While this paper takes the position that there is much to be gained by systematic examination of the data and software lifecycles together, there may be circumstances where the notion of linking the two may not be fruitful or is unwarranted. For example, there are plenty of applications the primary purpose of which is not science-related, e.g. gaming, office productivity, communications and social media. Data gathered from these types of applications may have a scientific purpose, but the primary goal of these is not to support science. Therefore, addressing software sustainability as a function of lifecycle will most likely be misplaced. Second, commercial software will be difficult to assess from a development lifecycle perspective and cross-reference to a data lifecycle perspective. Corporations that develop software for profit, for reasons of competitive advantage, may consider information related to their software development practices proprietary making comparisons to data lifecycles difficult. Finally, there is an issue of scale. Is it reasonable to treat a code snippet or script the same way we should treat software that supports large science data systems, such as Earth observing satellites or IPCC climate models? Probably not when it comes to a comparison of a data lifecycle with a software lifecycle in this context. However, good software engineering should be applied at the most basic level of code development. Similarly, data curation should also be considered even for the most simple science data collection activities.

These counterarguments not withstanding, given the trends to use more nontraditional and more disparate types of data as inputs for scientific analyses, for example analysis of social media content or other transactional data, and given that fact that most scientific data is “born digital”, it may be increasingly difficult to find clear cut cases where one should not consider the implications of data management lifecycles and software lifecycles. The crucial distinction in this context would seem to be whether or not the purpose of the software or outputs are to be used scientifically. Once that line is crossed, then scientific rigor suggests a higher standard when it comes to these types of issues.

Why does this matter?

The goal of this paper was to start a dialog on examining the commonalities, connections, and potential complementarities between the data lifecycle and the software lifecycle. The goal was not to present a comprehensive examination and analysis. This paper is intended as a thought piece to explore whether there was sufficient justification to look into this approach in greater detail. We think there is potential for much more on this front.
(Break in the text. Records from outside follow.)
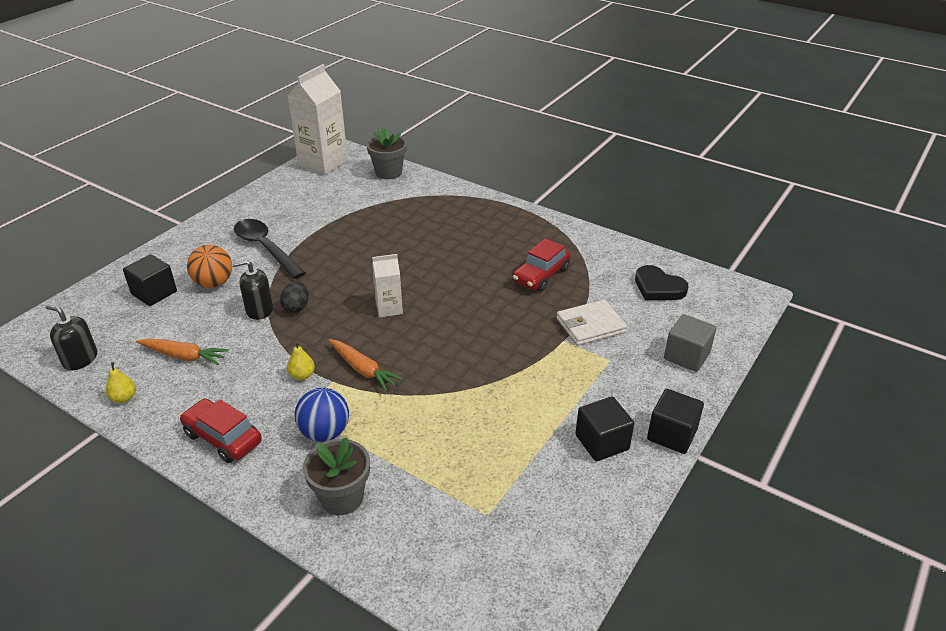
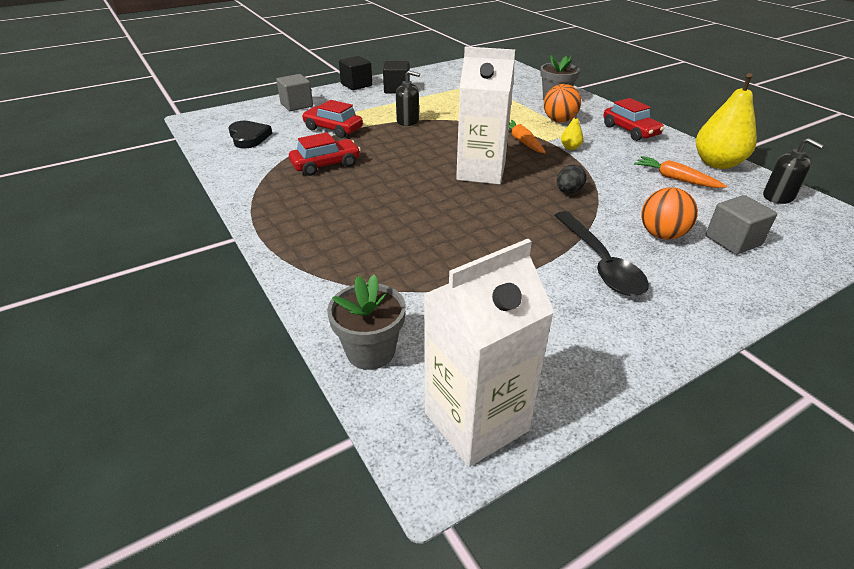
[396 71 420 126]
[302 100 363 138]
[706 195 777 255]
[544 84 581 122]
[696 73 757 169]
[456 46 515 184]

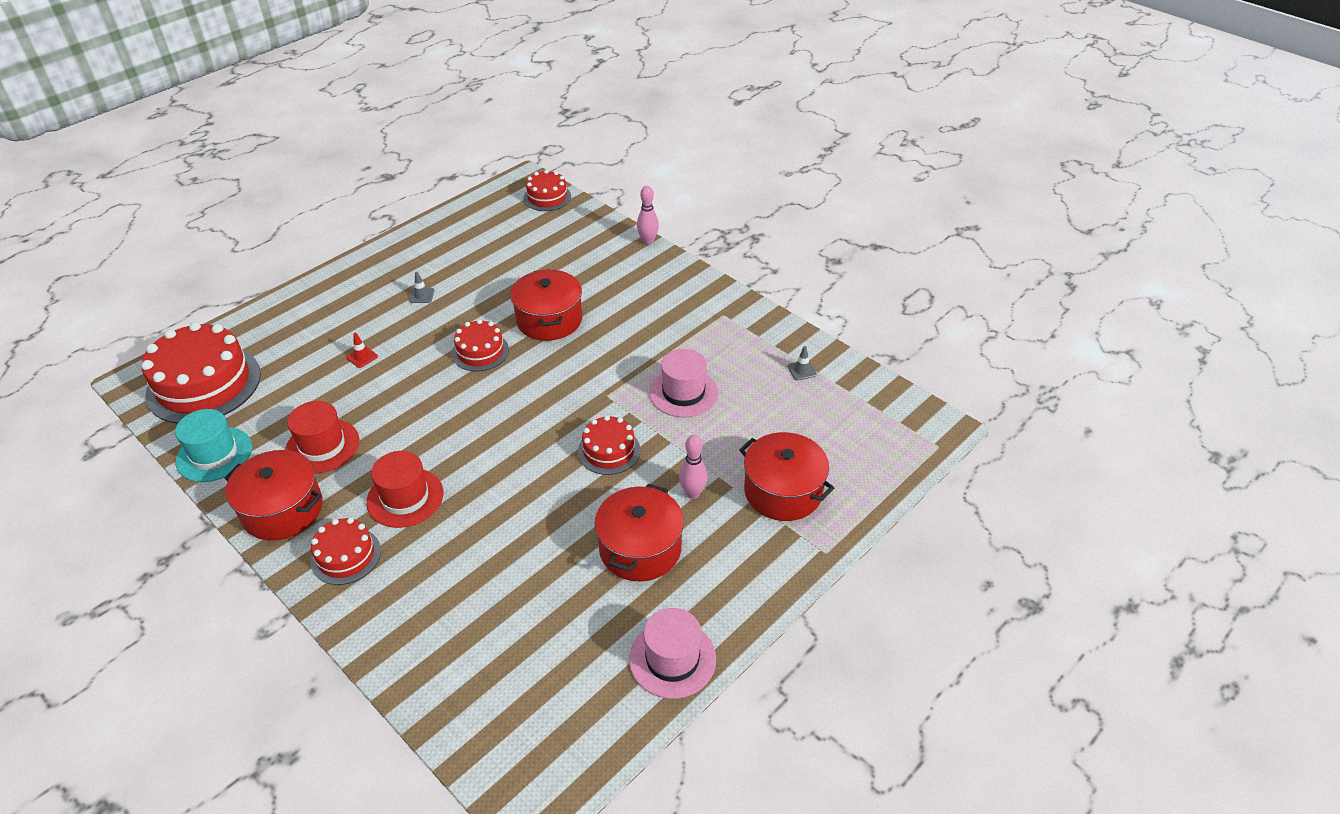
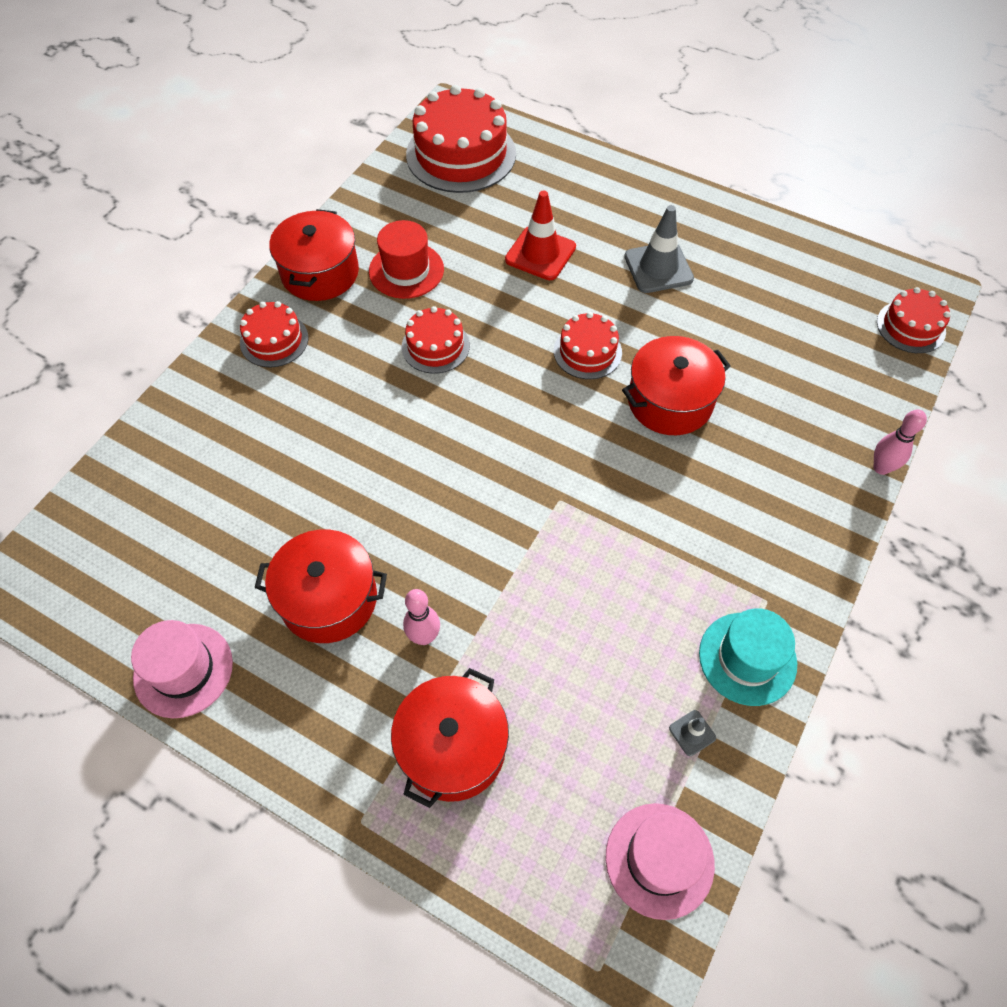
[366 451 444 528] (first image)
[699 608 797 706]
[402 306 470 373]
[606 803 715 920]
[505 190 576 280]
[624 205 694 293]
While this paper addresses the question largely from the data management perspective, it is not intended to imply that data management has all the answers or that data management cannot learn from software management. Quite the contrary, we should be doing both. As with science data curation, doing a better job of promoting the sustainability of science software is important for a number of reasons, including the support of scientific reproducibility, software reuse, and longer term viability of science software. However, there are two final outcomes linked to creating more sustainable science software. First, sustainable software should enable new science and second, sustainable software should make the scientist’s job easier.